Task 1
Answer these questions about the forum thread:
(a) How many years ago did Datu Tim Hartman begin training in Kuntaw and Sikaran?
(b) Who passed the exam along with him?
(c) What phone did jks9199 send the reply from?
Task 2
In the forum thread, rewrite the passage between "So… three years" and "Marc in April.", inclusive, changing "grueling" to "exhausting".

Reading passage
# Kuntaw and Sikaran Test!



## Datu Tim Hartman (Feb 28, 2015)

So… three years ago I started training in Kuntaw and Sikaran under Kyud Marc De Leon in the metro Toronto area. I’ve been making 4 hour round trips to further my education. Last night, I tested for my belts in Kuntaw and Sikaran. This was the most grueling test of my life. The closest thing I’ve done to this was the gauntlet at Arnis Village in the Philippines. Even that paled in comparison. At the end of the night, Francis Fernandez and I passed our exam! I want to thank all of the black belts for taking time out of their schedules to show up and run the test. I also want to thank GM Marc De Leon for all of the guidance he has given me on this journey. I will be taking the month of March off to catch up with things I’ve been putting off to prepare for the test. I will resume my training with the Kyud Marc in April.


----------



## jks9199 (Feb 28, 2015)

Congratulations!

Sent from my Galaxy Nexus using Tapatalk


----------



## tshadowchaser (Feb 28, 2015)

(Limb landmark coordinates)
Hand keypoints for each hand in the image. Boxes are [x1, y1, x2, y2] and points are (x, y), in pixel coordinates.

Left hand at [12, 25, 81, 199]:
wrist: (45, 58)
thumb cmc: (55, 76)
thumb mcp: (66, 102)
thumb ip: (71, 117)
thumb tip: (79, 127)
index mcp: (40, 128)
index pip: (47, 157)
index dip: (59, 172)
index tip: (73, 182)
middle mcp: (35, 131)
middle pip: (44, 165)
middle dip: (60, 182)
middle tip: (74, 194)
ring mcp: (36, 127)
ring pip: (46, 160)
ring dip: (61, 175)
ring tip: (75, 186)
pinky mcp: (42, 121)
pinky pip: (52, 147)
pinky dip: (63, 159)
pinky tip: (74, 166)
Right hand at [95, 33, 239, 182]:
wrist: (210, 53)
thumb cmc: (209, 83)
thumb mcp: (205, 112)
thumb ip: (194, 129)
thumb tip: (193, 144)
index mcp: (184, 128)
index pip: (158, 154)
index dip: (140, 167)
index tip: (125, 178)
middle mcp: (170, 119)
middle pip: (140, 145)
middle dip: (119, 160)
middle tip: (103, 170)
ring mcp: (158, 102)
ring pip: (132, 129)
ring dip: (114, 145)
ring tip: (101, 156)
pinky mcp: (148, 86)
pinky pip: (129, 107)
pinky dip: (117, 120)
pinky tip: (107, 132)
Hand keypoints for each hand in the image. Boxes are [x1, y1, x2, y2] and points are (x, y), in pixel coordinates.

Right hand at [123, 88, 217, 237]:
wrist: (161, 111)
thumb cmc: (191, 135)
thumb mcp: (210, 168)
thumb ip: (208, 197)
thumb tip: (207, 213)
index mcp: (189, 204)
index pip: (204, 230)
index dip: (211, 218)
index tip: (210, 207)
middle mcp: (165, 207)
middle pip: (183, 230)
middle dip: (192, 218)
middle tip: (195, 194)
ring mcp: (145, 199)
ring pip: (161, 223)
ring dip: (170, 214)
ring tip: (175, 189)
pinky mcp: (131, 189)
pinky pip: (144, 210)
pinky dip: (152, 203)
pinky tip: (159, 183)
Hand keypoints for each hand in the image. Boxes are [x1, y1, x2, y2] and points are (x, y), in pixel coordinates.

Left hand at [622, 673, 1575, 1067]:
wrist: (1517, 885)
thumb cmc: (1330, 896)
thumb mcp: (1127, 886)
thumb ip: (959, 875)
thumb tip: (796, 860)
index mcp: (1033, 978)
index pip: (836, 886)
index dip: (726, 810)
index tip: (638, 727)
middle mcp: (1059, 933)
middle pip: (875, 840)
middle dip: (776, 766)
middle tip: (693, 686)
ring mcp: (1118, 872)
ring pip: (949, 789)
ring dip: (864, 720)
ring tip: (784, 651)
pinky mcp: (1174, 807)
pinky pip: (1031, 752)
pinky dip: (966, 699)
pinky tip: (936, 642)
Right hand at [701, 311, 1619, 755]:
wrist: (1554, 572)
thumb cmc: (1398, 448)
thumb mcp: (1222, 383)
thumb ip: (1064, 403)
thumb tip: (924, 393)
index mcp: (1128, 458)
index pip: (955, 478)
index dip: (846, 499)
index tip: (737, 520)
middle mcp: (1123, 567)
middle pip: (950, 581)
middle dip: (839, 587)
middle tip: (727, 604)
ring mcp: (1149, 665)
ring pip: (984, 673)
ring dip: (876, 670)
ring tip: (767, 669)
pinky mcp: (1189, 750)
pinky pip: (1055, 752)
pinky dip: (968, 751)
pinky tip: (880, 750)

Response area 1
(a) Three years ago.
(b) Francis Fernandez.
(c) A Galaxy Nexus.

Response area 2
So… three years ago I started training in Kuntaw and Sikaran under Kyud Marc De Leon in the metro Toronto area. I’ve been making 4 hour round trips to further my education. Last night, I tested for my belts in Kuntaw and Sikaran. This was the most exhausting test of my life. The closest thing I’ve done to this was the gauntlet at Arnis Village in the Philippines. Even that paled in comparison. At the end of the night, Francis Fernandez and I passed our exam! I want to thank all of the black belts for taking time out of their schedules to show up and run the test. I also want to thank GM Marc De Leon for all of the guidance he has given me on this journey. I will be taking the month of March off to catch up with things I’ve been putting off to prepare for the test. I will resume my training with the Kyud Marc in April.